Data for processing:
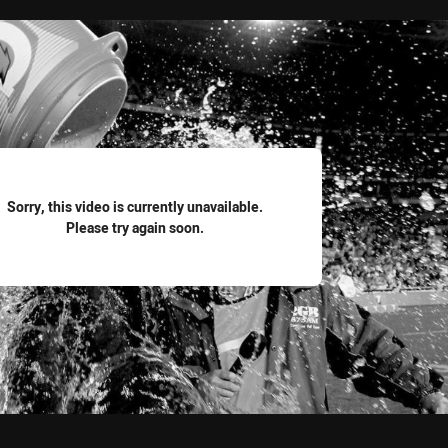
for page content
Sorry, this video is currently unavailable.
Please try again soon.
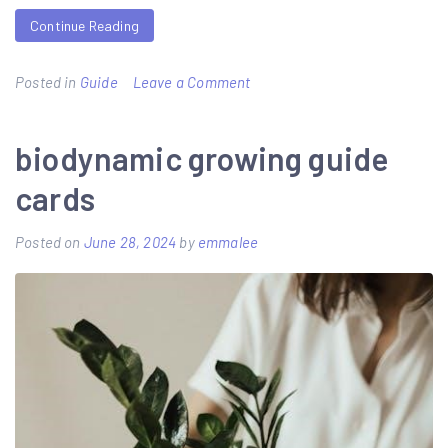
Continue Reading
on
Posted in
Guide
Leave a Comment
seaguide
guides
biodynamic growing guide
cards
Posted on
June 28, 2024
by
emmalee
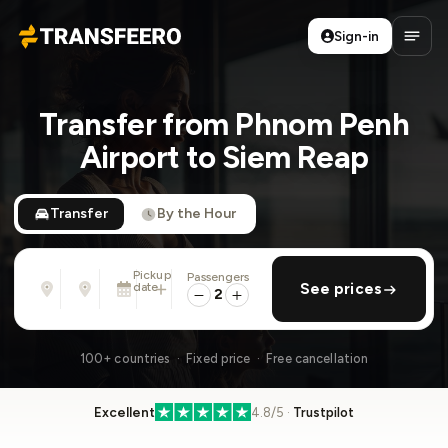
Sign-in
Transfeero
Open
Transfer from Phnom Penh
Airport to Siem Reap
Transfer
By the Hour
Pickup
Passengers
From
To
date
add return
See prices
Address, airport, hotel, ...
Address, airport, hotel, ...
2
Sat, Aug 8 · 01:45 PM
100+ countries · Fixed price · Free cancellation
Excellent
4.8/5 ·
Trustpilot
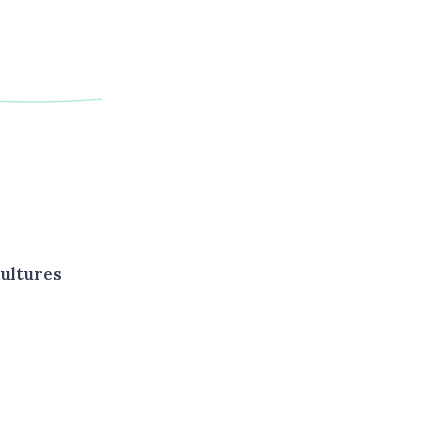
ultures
--
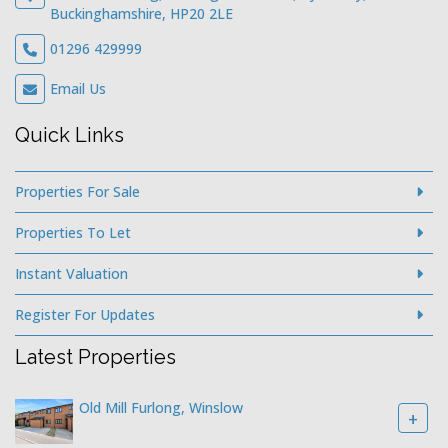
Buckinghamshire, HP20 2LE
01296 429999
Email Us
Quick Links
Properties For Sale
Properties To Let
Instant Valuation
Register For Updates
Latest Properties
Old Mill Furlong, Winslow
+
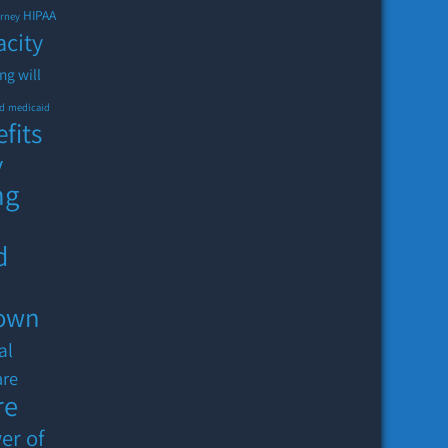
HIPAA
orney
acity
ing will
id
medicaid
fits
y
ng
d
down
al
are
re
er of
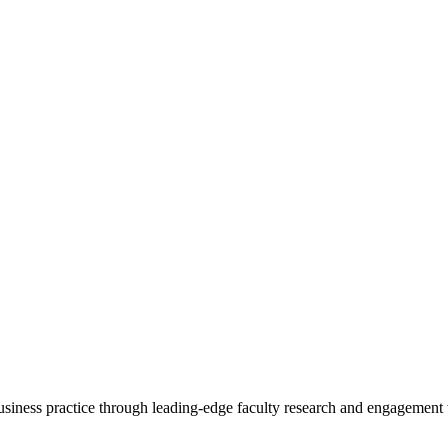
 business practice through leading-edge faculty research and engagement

Exercise objective:
Working from the listing, state how many lines include "Properties". The reply must be that number alone.

Response for this exercise:
3